• Task
Could you transcribe all of the data exactly and skip any pictures?

**** Data in this exercise

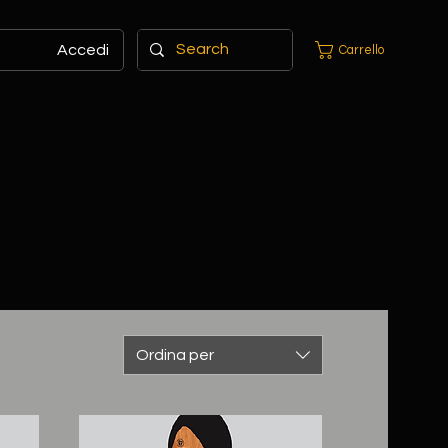
Accedi
Carrello
Ordina per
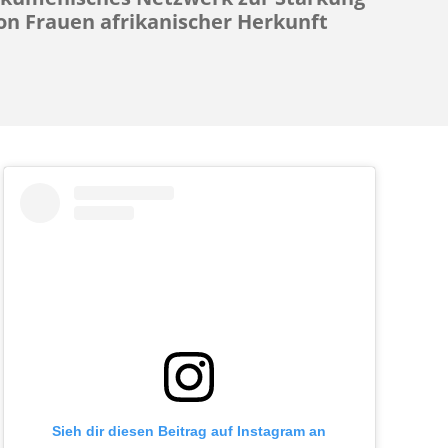
on Frauen afrikanischer Herkunft
Sieh dir diesen Beitrag auf Instagram an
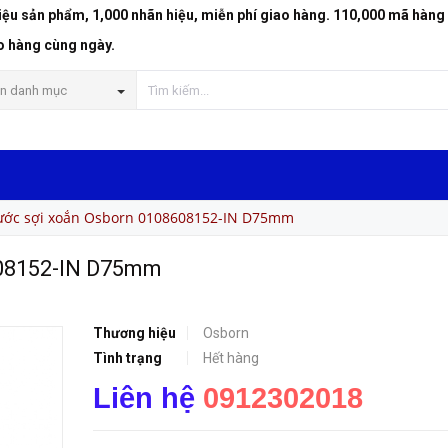
riệu sản phẩm, 1,000 nhãn hiệu, miễn phí giao hàng. 110,000 mã hàng
 D75mm
o hàng cùng ngày.
n danh mục
ước sợi xoắn Osborn 0108608152-IN D75mm
608152-IN D75mm
Thương hiệu
Osborn
Tình trạng
Hết hàng
Liên hệ
0912302018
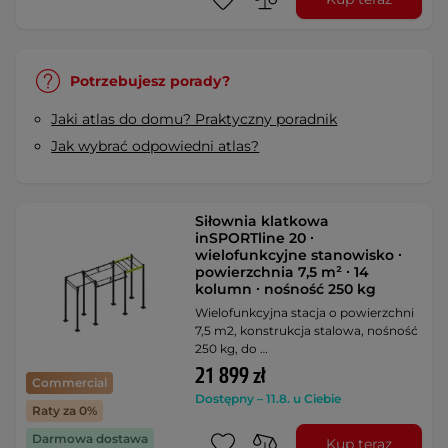
Potrzebujesz porady?
Jaki atlas do domu? Praktyczny poradnik
Jak wybrać odpowiedni atlas?
Siłownia klatkowa
inSPORTline 20 ∙
wielofunkcyjne stanowisko ∙
powierzchnia 7,5 m² ∙ 14
kolumn ∙ nośność 250 kg
Wielofunkcyjna stacja o powierzchni
7,5 m2, konstrukcja stalowa, nośność
250 kg, do …
21 899 zł
Commercial
Dostępny – 11.8. u Ciebie
Raty za 0%
Darmowa dostawa
Kup teraz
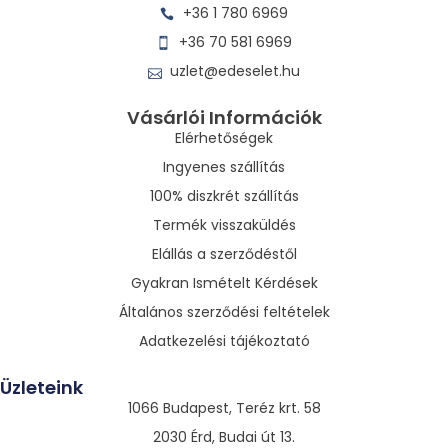
+36 1 780 6969
+36 70 581 6969
uzlet@edeselet.hu
Vásárlói Információk
Elérhetőségek
Ingyenes szállítás
100% diszkrét szállítás
Termék visszaküldés
Elállás a szerződéstől
Gyakran Ismételt Kérdések
Általános szerződési feltételek
Adatkezelési tájékoztató
Üzleteink
1066 Budapest, Teréz krt. 58
2030 Érd, Budai út 13.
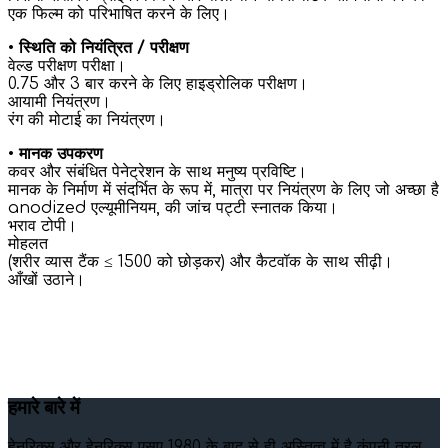
एक फिल्म को परिभाषित करने के लिए।
•
स्थिति को नियंत्रित / परीक्षण
वेल्ड परीक्षण परीक्षा।
0.75 और 3 बार करने के लिए हाइड्रोलिक परीक्षण।
आयामी नियंत्रण।
रंग की मोटाई का नियंत्रण।
•
मानक उपकरण
कवर और संबंधित पेनेट्रेशन के साथ मनुष्य प्रविष्टि।
मानक के निर्माण में संदर्भित के रूप में, मात्रा पर नियंत्रण के लिए जो अच्छा है
anodized एल्यूमीनियम, की जांच पट्टी स्नातक किया।
भराव टोपी।
मोहलत
(शरीर व्यास टैंक ≤ 1500 को छोड़कर) और कैटवॉक के साथ सीढ़ी।
आँखों उठाने।
हमारे बारे में
हेनरिक्स और हेनरिक्स एसए 1980 के बाद से ही अस्तित्व में है कंपनी तरल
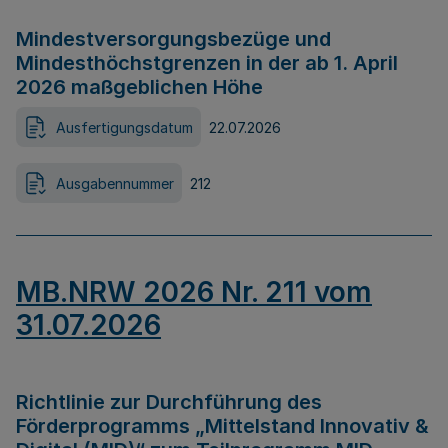
Mindestversorgungsbezüge und
Mindesthöchstgrenzen in der ab 1. April
2026 maßgeblichen Höhe
Ausfertigungsdatum
22.07.2026
Ausgabennummer
212
MB.NRW 2026 Nr. 211 vom
31.07.2026
Richtlinie zur Durchführung des
Förderprogramms „Mittelstand Innovativ &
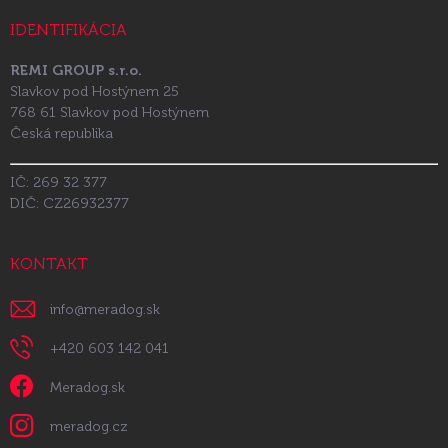
IDENTIFIKÁCIA
REMI GROUP s.r.o.
Slavkov pod Hostýnem 25
768 61 Slavkov pod Hostýnem
Česká republika
IČ: 269 32 377
DIČ: CZ26932377
KONTAKT
info
@
meradog.sk
+420 603 142 041
Meradog.sk
meradog.cz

********

• Response to the exercise
Accedi
Carrello
Ordina per
on Frauen afrikanischer Herkunft
Sieh dir diesen Beitrag auf Instagram an
riệu sản phẩm, 1,000 nhãn hiệu, miễn phí giao hàng. 110,000 mã hàng
 D75mm
o hàng cùng ngày.
n danh mục
ước sợi xoắn Osborn 0108608152-IN D75mm
608152-IN D75mm
Thương hiệu
Osborn
Tình trạng
Hết hàng
Liên hệ
0912302018
Potrzebujesz porady?
Jaki atlas do domu? Praktyczny poradnik
Jak wybrać odpowiedni atlas?
Siłownia klatkowa
inSPORTline 20 ∙
wielofunkcyjne stanowisko ∙
powierzchnia 7,5 m² ∙ 14
kolumn ∙ nośność 250 kg
Wielofunkcyjna stacja o powierzchni
7,5 m2, konstrukcja stalowa, nośność
250 kg, do …
21 899 zł
Commercial
Dostępny – 11.8. u Ciebie
Raty za 0%
Darmowa dostawa
Kup teraz
+36 1 780 6969
+36 70 581 6969
uzlet@edeselet.hu
Vásárlói Információk
Elérhetőségek
Ingyenes szállítás
100% diszkrét szállítás
Termék visszaküldés
Elállás a szerződéstől
Gyakran Ismételt Kérdések
Általános szerződési feltételek
Adatkezelési tájékoztató
Üzleteink
1066 Budapest, Teréz krt. 58
2030 Érd, Budai út 13.
एक फिल्म को परिभाषित करने के लिए।
•
स्थिति को नियंत्रित / परीक्षण
वेल्ड परीक्षण परीक्षा।
0.75 और 3 बार करने के लिए हाइड्रोलिक परीक्षण।
आयामी नियंत्रण।
रंग की मोटाई का नियंत्रण।
•
मानक उपकरण
कवर और संबंधित पेनेट्रेशन के साथ मनुष्य प्रविष्टि।
मानक के निर्माण में संदर्भित के रूप में, मात्रा पर नियंत्रण के लिए जो अच्छा है
anodized एल्यूमीनियम, की जांच पट्टी स्नातक किया।
भराव टोपी।
मोहलत
(शरीर व्यास टैंक ≤ 1500 को छोड़कर) और कैटवॉक के साथ सीढ़ी।
आँखों उठाने।
हमारे बारे में
हेनरिक्स और हेनरिक्स एसए 1980 के बाद से ही अस्तित्व में है कंपनी तरल
Mindestversorgungsbezüge und
Mindesthöchstgrenzen in der ab 1. April
2026 maßgeblichen Höhe
Ausfertigungsdatum
22.07.2026
Ausgabennummer
212
MB.NRW 2026 Nr. 211 vom
31.07.2026
Richtlinie zur Durchführung des
Förderprogramms „Mittelstand Innovativ &
IDENTIFIKÁCIA
REMI GROUP s.r.o.
Slavkov pod Hostýnem 25
768 61 Slavkov pod Hostýnem
Česká republika
IČ: 269 32 377
DIČ: CZ26932377
KONTAKT
info
@
meradog.sk
+420 603 142 041
Meradog.sk
meradog.cz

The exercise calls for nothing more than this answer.